Diante desta variedade de cursos superiores de níveis os mais diversos, duvido muito que o poderoso “lobby” dos empresários donos dessas quitandas de diplomas vá aceitar, com facilidade, a substituição de seus vestibulares por um exame único tal como o ENEM. De certo, eles ficariam com centenas de vagas ociosas.
CC: Quais os grandes problemas do atual modelo do Enem?
HNL: Os mesmos que envolvem as eleições, por exemplo. São logísticos e não técnico-pedagógicos. É nesta área que não pode haver erro que seja. Note que a preparação das questões envolve não só sigilo, o que já é parcialmente resolvido pelo fato de todas as questões serem pré-testadas. Isto é, para a prova ser balizada ela precisa ser avaliada segundo fórmulas matemáticas muito complexas para, depois, serem classificadas como : fáceis, médias e difíceis. Emprega-se para tanto a TRI (Teoria da Resposta ao Item) com as questões existentes no BNI (Banco Nacional de Itens) do INEP (Instituto de Estudos e Pesquisas Educaionais Anísio Teixeira). A TRI atribui valores relativos às questões de acordo com a Teoria das Probabilidades. Em suma, para a elaboração final do ENEM, emprega-se uma gama enorme de informações analisadas por supercomputadores que trabalham com “softwares” de 10.000 dólares, “rodando-os” por 48 horas para que se obtenham os pontos que irão compor uma distribuição com base na Curva de Gauss. E há exigências que, embora pareçam sutis, podem fazer toda a diferença na hora da resolução das questões. Por exemplo: as questões têm de ser de múltipla escolha (há uma redação a parte); elas precisam ter uma introdução (um texto, uma charge, um gráfico etc.) e depois o enunciado; não podem ser questões com respostas absurdas; as respostas têm que apresentar uma justificativa; o número de orações que compõem as questões deve ser o mesmo em todas elas, e devem começar pelo mesmo tempo verbal; e assim por diante.

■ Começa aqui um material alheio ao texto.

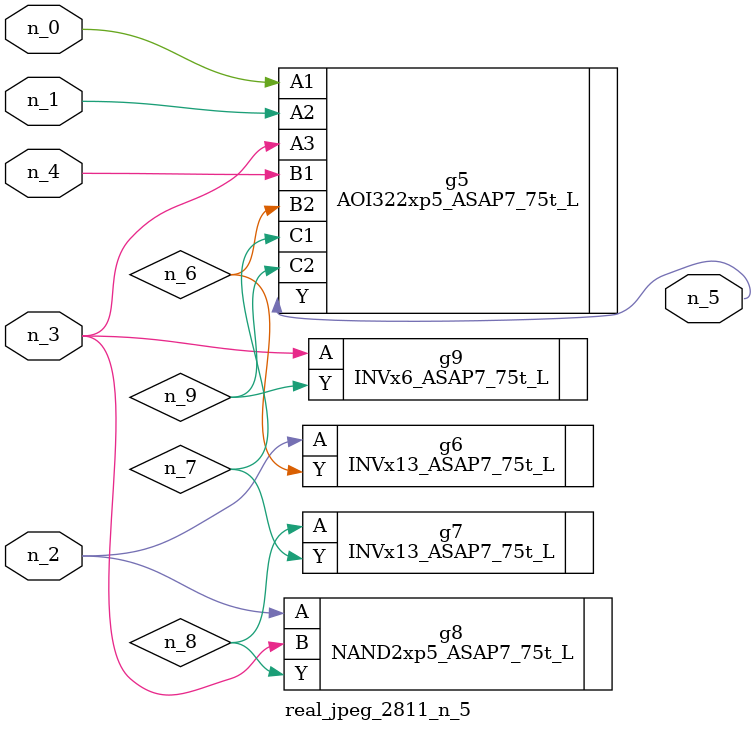
<source format=v>
module real_jpeg_2811_n_5 (n_4, n_0, n_1, n_2, n_3, n_5);

input n_4;
input n_0;
input n_1;
input n_2;
input n_3;

output n_5;

wire n_8;
wire n_6;
wire n_7;
wire n_9;

AOI322xp5_ASAP7_75t_L g5 ( 
.A1(n_0),
.A2(n_1),
.A3(n_3),
.B1(n_4),
.B2(n_6),
.C1(n_7),
.C2(n_9),
.Y(n_5)
);

INVx13_ASAP7_75t_L g6 ( 
.A(n_2),
.Y(n_6)
);

NAND2xp5_ASAP7_75t_L g8 ( 
.A(n_2),
.B(n_3),
.Y(n_8)
);

INVx6_ASAP7_75t_L g9 ( 
.A(n_3),
.Y(n_9)
);

INVx13_ASAP7_75t_L g7 ( 
.A(n_8),
.Y(n_7)
);


endmodule
</source>
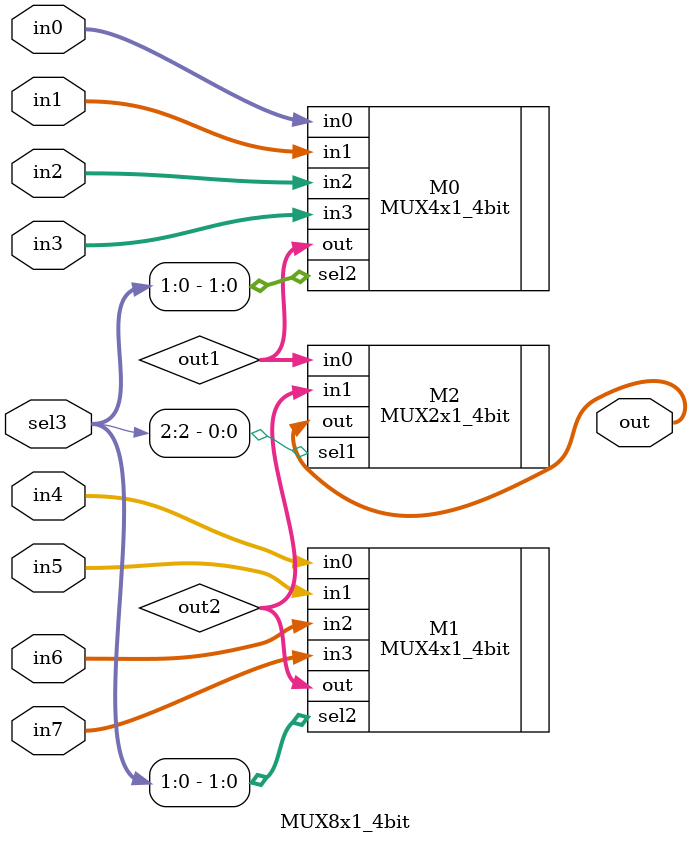
<source format=sv>
`timescale 1ns / 1ps


module MUX8x1_4bit(input [2:0] sel3, 
                input [3:0] in0,in1,in2,in3,in4,in5,in6,in7,
                output reg [3:0] out
    );
    
wire [3:0] out1, out2;
MUX4x1_4bit M0(.sel2(sel3[1:0]), .in0(in0), .in1(in1), .in2(in2), .in3(in3), .out(out1));
MUX4x1_4bit M1(.sel2(sel3[1:0]), .in0(in4), .in1(in5), .in2(in6), .in3(in7), .out(out2));

MUX2x1_4bit M2(.sel1(sel3[2]),  .in0(out1), .in1(out2), .out(out));

endmodule

</source>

Não imagino que as universidades privadas tenham capacidade técnica nem orçamentária para elaborar um exame deste grau de qualidade.

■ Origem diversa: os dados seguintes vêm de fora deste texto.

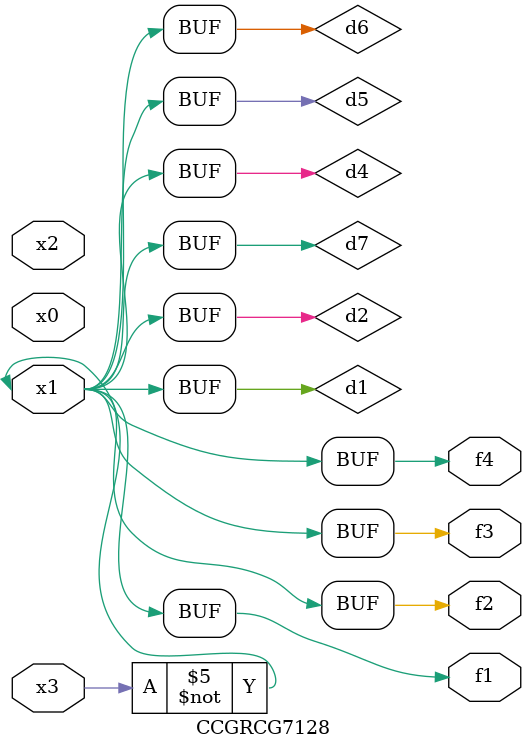
<source format=v>
module CCGRCG7128(
	input x0, x1, x2, x3,
	output f1, f2, f3, f4
);

	wire d1, d2, d3, d4, d5, d6, d7;

	not (d1, x3);
	buf (d2, x1);
	xnor (d3, d1, d2);
	nor (d4, d1);
	buf (d5, d1, d2);
	buf (d6, d4, d5);
	nand (d7, d4);
	assign f1 = d6;
	assign f2 = d7;
	assign f3 = d6;
	assign f4 = d6;
endmodule

</source>
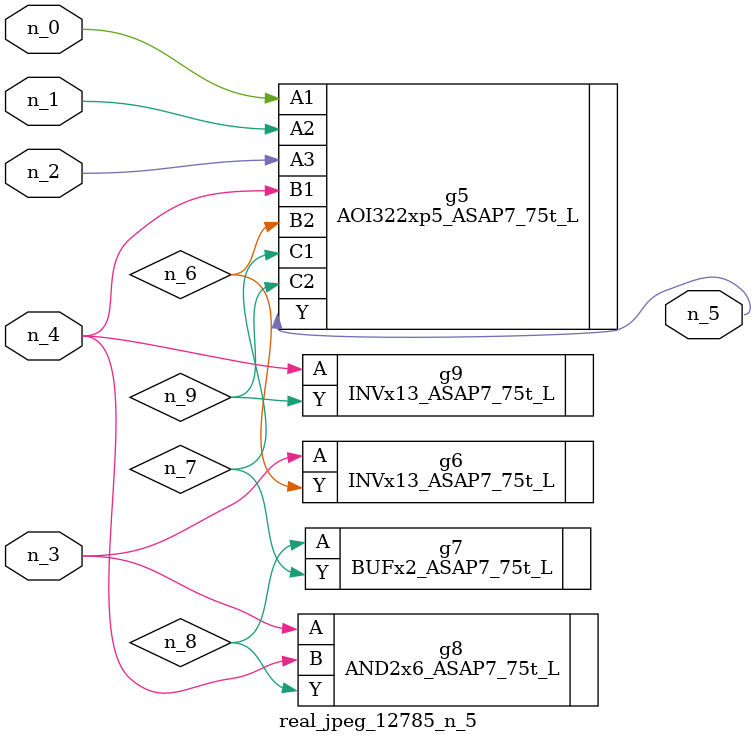
<source format=v>
module real_jpeg_12785_n_5 (n_4, n_0, n_1, n_2, n_3, n_5);

input n_4;
input n_0;
input n_1;
input n_2;
input n_3;

output n_5;

wire n_8;
wire n_6;
wire n_7;
wire n_9;

AOI322xp5_ASAP7_75t_L g5 ( 
.A1(n_0),
.A2(n_1),
.A3(n_2),
.B1(n_4),
.B2(n_6),
.C1(n_7),
.C2(n_9),
.Y(n_5)
);

INVx13_ASAP7_75t_L g6 ( 
.A(n_3),
.Y(n_6)
);

AND2x6_ASAP7_75t_L g8 ( 
.A(n_3),
.B(n_4),
.Y(n_8)
);

INVx13_ASAP7_75t_L g9 ( 
.A(n_4),
.Y(n_9)
);

BUFx2_ASAP7_75t_L g7 ( 
.A(n_8),
.Y(n_7)
);


endmodule
</source>
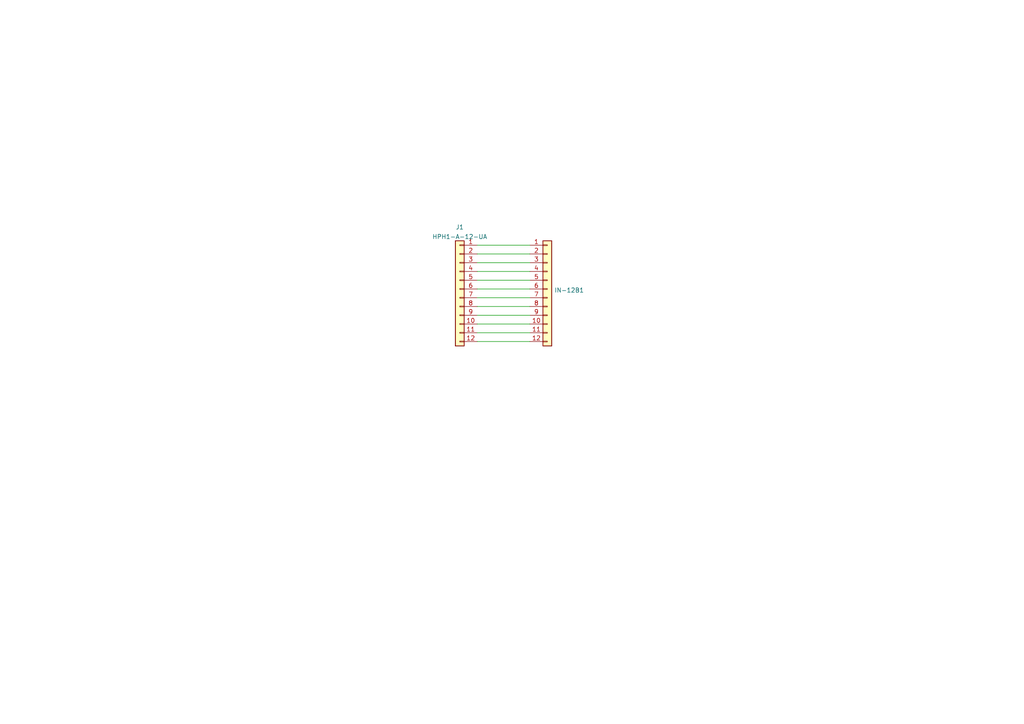
<source format=kicad_sch>
(kicad_sch (version 20211123) (generator eeschema)

  (uuid 1267e98f-a7d0-4cc4-a262-27db17345306)

  (paper "A4")

  


  (wire (pts (xy 138.43 88.9) (xy 153.67 88.9))
    (stroke (width 0) (type default) (color 0 0 0 0))
    (uuid 184feca5-d3df-4a41-8064-8403ebc006a1)
  )
  (wire (pts (xy 138.43 78.74) (xy 153.67 78.74))
    (stroke (width 0) (type default) (color 0 0 0 0))
    (uuid 2118ca18-e267-4eb2-b319-0385a3f03752)
  )
  (wire (pts (xy 138.43 86.36) (xy 153.67 86.36))
    (stroke (width 0) (type default) (color 0 0 0 0))
    (uuid 2ca770bb-1ed0-4343-8949-b9666140ca84)
  )
  (wire (pts (xy 138.43 99.06) (xy 153.67 99.06))
    (stroke (width 0) (type default) (color 0 0 0 0))
    (uuid 52a86386-dfe6-49d0-9b6b-55ddb9bb994f)
  )
  (wire (pts (xy 138.43 96.52) (xy 153.67 96.52))
    (stroke (width 0) (type default) (color 0 0 0 0))
    (uuid 6e1783e1-5646-479b-9a28-c410ecba0e77)
  )
  (wire (pts (xy 138.43 71.12) (xy 153.67 71.12))
    (stroke (width 0) (type default) (color 0 0 0 0))
    (uuid 6f1a7749-98d8-448c-ae72-dd389e9b3027)
  )
  (wire (pts (xy 138.43 81.28) (xy 153.67 81.28))
    (stroke (width 0) (type default) (color 0 0 0 0))
    (uuid 9adac29d-966f-4b47-bb01-f7576c22cdbe)
  )
  (wire (pts (xy 138.43 91.44) (xy 153.67 91.44))
    (stroke (width 0) (type default) (color 0 0 0 0))
    (uuid 9c5ce0ac-3a24-4a51-8c90-2dbbadbaaf24)
  )
  (wire (pts (xy 138.43 76.2) (xy 153.67 76.2))
    (stroke (width 0) (type default) (color 0 0 0 0))
    (uuid beef100c-1939-45b1-a821-ef65dbe96c78)
  )
  (wire (pts (xy 138.43 93.98) (xy 153.67 93.98))
    (stroke (width 0) (type default) (color 0 0 0 0))
    (uuid cb136f67-5973-41a7-9ede-da5dda3972af)
  )
  (wire (pts (xy 138.43 83.82) (xy 153.67 83.82))
    (stroke (width 0) (type default) (color 0 0 0 0))
    (uuid dfd6422b-7719-4d24-a29d-ccbc06c08a41)
  )
  (wire (pts (xy 138.43 73.66) (xy 153.67 73.66))
    (stroke (width 0) (type default) (color 0 0 0 0))
    (uuid fe64f0fb-55d1-41f0-9fca-a7fc216ce07c)
  )

  (symbol (lib_id "Connector_Generic:Conn_01x12") (at 133.35 83.82 0) (mirror y) (unit 1)
    (in_bom yes) (on_board yes) (fields_autoplaced)
    (uuid 304a0e5f-c499-44df-8812-51bc222cf4b7)
    (property "Reference" "J1" (id 0) (at 133.35 65.8835 0))
    (property "Value" "HPH1-A-12-UA" (id 1) (at 133.35 68.6586 0))
    (property "Footprint" "Connector_PinHeader_1.27mm:PinHeader_1x12_P1.27mm_Vertical" (id 2) (at 133.35 83.82 0)
      (effects (font (size 1.27 1.27)) hide)
    )
    (property "Datasheet" "~" (id 3) (at 133.35 83.82 0)
      (effects (font (size 1.27 1.27)) hide)
    )
    (pin "1" (uuid 062683fc-1eb6-4e79-b416-c5142e150607))
    (pin "10" (uuid 4868371c-fd9d-4699-bedf-51e67b46e277))
    (pin "11" (uuid 86591f37-1b9a-4bf8-926b-b3629699502f))
    (pin "12" (uuid e54e9fc3-07c5-449d-927d-bcd08fde6622))
    (pin "2" (uuid efbb416b-5682-4ff2-8ddd-fa03ed1e6bb4))
    (pin "3" (uuid a1d46bda-81e1-4b79-a44f-5a0836ea661d))
    (pin "4" (uuid 5415cfea-7f89-4f74-8a26-ce555b2fd3b9))
    (pin "5" (uuid 364daba9-29c4-4516-84ef-277687e5862c))
    (pin "6" (uuid 52fa61df-86d9-4e9f-a111-5c95a66a44e5))
    (pin "7" (uuid deaa1f6e-eda7-466a-b104-8c75a91b0650))
    (pin "8" (uuid 0347249a-4959-42cd-8703-23997cc774a3))
    (pin "9" (uuid 1148f972-56dd-4082-ad96-ad602b8b5915))
  )

  (symbol (lib_id "Connector_Generic:Conn_01x12") (at 158.75 83.82 0) (unit 1)
    (in_bom yes) (on_board yes) (fields_autoplaced)
    (uuid 908b543a-bdb0-4ce6-849a-da350e8602e1)
    (property "Reference" "IN-12B1" (id 0) (at 160.782 84.1815 0)
      (effects (font (size 1.27 1.27)) (justify left))
    )
    (property "Value" "Conn_01x12" (id 1) (at 160.782 86.9566 0)
      (effects (font (size 1.27 1.27)) (justify left) hide)
    )
    (property "Footprint" "nixie_daughter:IN-12B" (id 2) (at 158.75 83.82 0)
      (effects (font (size 1.27 1.27)) hide)
    )
    (property "Datasheet" "~" (id 3) (at 158.75 83.82 0)
      (effects (font (size 1.27 1.27)) hide)
    )
    (pin "1" (uuid 5b489c7e-5c06-498a-b6f7-7d46d3e419ef))
    (pin "10" (uuid df822892-3da6-422e-9e8f-f8dc737bab29))
    (pin "11" (uuid e5126c94-4f32-4cca-b5ec-aa2c7fa80d41))
    (pin "12" (uuid 6a08aceb-4236-40d5-8575-fd794f12eab1))
    (pin "2" (uuid 120a3755-784a-4b3e-a543-4c70cdbcf3a5))
    (pin "3" (uuid 03d37e69-74e2-4e54-9e1d-d3a7fce7218f))
    (pin "4" (uuid 3ddf524a-3eb2-4b56-85e7-7c7c99efb83b))
    (pin "5" (uuid 9833921b-f4b3-47a0-b76f-bf2967a96b25))
    (pin "6" (uuid 28ab8453-ff87-4a26-899b-967e68789728))
    (pin "7" (uuid b4484327-1785-40ba-8404-84ad59dda85c))
    (pin "8" (uuid 4c1ef838-2049-426d-bb93-59ae27a042b6))
    (pin "9" (uuid ff8deb01-5fd4-4fa8-b36a-5fc052d7ff43))
  )

  (sheet_instances
    (path "/" (page "1"))
  )

  (symbol_instances
    (path "/908b543a-bdb0-4ce6-849a-da350e8602e1"
      (reference "IN-12B1") (unit 1) (value "Conn_01x12") (footprint "nixie_daughter:IN-12B")
    )
    (path "/304a0e5f-c499-44df-8812-51bc222cf4b7"
      (reference "J1") (unit 1) (value "HPH1-A-12-UA") (footprint "Connector_PinHeader_1.27mm:PinHeader_1x12_P1.27mm_Vertical")
    )
  )
)

</source>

CC: Muitos vestibulares costumam ter questões anuladas por ter duas opções de respostas ou erro de enunciado. Se isso ocorre em vestibulares, por que quando é o Enem isso se torna grave?
HNL: A dimensão de qualquer falha no ENEM terá a dimensão exata do exame, isto é, torna-se um fato de proporções nacionais, alimentando os discursos de políticos de oposição ao governo, de candidatos derrotados no último pleito, servindo de mote para editoriais de periódicos ressentidos e altamente partidarizados, de jornalistas pré-pagos e toda sorte de críticos de primeira hora que sequer sabem do que estão falando.
CC: O sr. é favorável que o Enem seja aplicado mais de uma vez por ano?
HNL: Sim, sou favorável e torço para que ele o faça. Afinal, se muitas universidades fazem realizar um exame vestibular a cada semestre, nada mais justo que o ENEM acompanhe esse processo e amplie seu papel democratizador do acesso às universidades, principalmente as públicas.